Wednesday, August 22, 2018

ERIK ASCHAN – Mothugg! (E. Aschan, 1981) / Vi ska alla den vägen vandra! (E. Aschan, 1982)

Swedish vocals, English vocals, spoken word
International relevance: **

It's been a five long years since I wrote about Erik Aschan's third album, ”Så länge ni vägrar lyssna”. It's an ambivalent review, and my ambivalence towards Aschan hasn't lessened since. I'm still not sure how to deal with his music, a kind of music that's intriguingly beguiling and completely lost at the same time. He was (probably still is) able to get some good tunes together, but he wasn't necessarily good at performing them. His sense of timing was at times, well... not necessarily one he shared with others.

One thing's for sure – a double album such as ”Mothugg!” is usually way too much to consume in one sit. And if you do get through it from the beginning to the end, it's a dizzying experience, a whirpool of weird phrasing, off-key vocals, drum beats behaving like they belong to a different album, peculiar sound effects, lyrics that someone with a better self-perception would never have made public... The list of examples of how not to make a record is endless but Erik Aschan, or Erik Aschan Zürcher, or Erik-Gabriel Willand Zürcher, or Eric Asch an Surcher, or whatever his name was at a certain moment in time, breaks every rule, probably because he doesn't know there were any rules at all. Maybe there aren't. Probably not. Who knows. After listening to any of his albums, I'm not too sure about anything.

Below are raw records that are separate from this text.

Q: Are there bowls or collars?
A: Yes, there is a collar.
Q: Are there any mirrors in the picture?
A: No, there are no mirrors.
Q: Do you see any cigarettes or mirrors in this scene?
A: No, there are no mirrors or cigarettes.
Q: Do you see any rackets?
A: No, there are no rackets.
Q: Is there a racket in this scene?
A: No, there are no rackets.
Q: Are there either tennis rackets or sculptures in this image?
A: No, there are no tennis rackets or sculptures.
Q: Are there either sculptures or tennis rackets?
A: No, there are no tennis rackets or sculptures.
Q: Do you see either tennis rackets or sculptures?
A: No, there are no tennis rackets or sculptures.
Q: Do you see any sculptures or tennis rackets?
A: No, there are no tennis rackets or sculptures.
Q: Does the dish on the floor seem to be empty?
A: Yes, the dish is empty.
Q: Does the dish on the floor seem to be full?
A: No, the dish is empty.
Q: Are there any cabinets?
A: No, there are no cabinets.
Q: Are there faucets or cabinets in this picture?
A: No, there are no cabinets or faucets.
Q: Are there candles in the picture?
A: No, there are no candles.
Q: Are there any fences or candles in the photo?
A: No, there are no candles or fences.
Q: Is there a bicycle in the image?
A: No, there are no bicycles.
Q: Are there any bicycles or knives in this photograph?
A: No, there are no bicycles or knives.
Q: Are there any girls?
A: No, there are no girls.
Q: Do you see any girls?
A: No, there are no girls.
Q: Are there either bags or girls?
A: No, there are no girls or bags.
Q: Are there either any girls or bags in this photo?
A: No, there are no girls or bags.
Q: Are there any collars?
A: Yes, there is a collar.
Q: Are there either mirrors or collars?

The first disc of ”Mothugg!” is electric, the second acoustic, and while Aschan sounds more like an artist in the traditional sense once he leaves the drums and electric guitars behind, it doesn't do enough to pull the listener back into the world and mind where most of us live, whether we like or not.

”Vi ska alla den vägen vandra!” (subtitled ”Offrad på politikens altare”) followed in 1982, self-released just like every Aschan album, and one his most coherent albums. It still sounds like someone not quite part of the regular reality, but this time it's usually only Aschan's vocals that are off. He shrieks in desperate falsetto, as if the he twists his voice like he twists his ankle, and the lyrics aren't really Nobel Prize material, but at least the bass realizes what the drums are there for and the guitars screaming and buzzing with fuzz behave rather well. This is possibly the Erik Aschan album that 'normal' listeners may enjoy the most.

But I still can't decide whether Aschan's albums are good or terrible. Perhaps neither. Perhaps they're just Aschan, capturing that particular quality that only applies to him. Erik Aschan is the epitomic outsider making everybody else feel as if they're on the wrong side without knowing which side is which. Or maybe not. After listening to three of his discs in a row, and I really don't know anymore. Do I like them? I've no idea.

”Mothugg!” is subtitled ”Mina sånger kommer alltid att leva!!!” – ”my songs will live forever!!!”. (Note his absurd overuse of exclamation marks and parenthetical titles.) It could very well be. When they've dropped the final bomb, two things will remain: the cockroaches, and the ambiguously unsettling voice of Erik Aschan.

Selections from ”Vi ska alla den vägen vandra!” can be heard at Erik Aschan's website.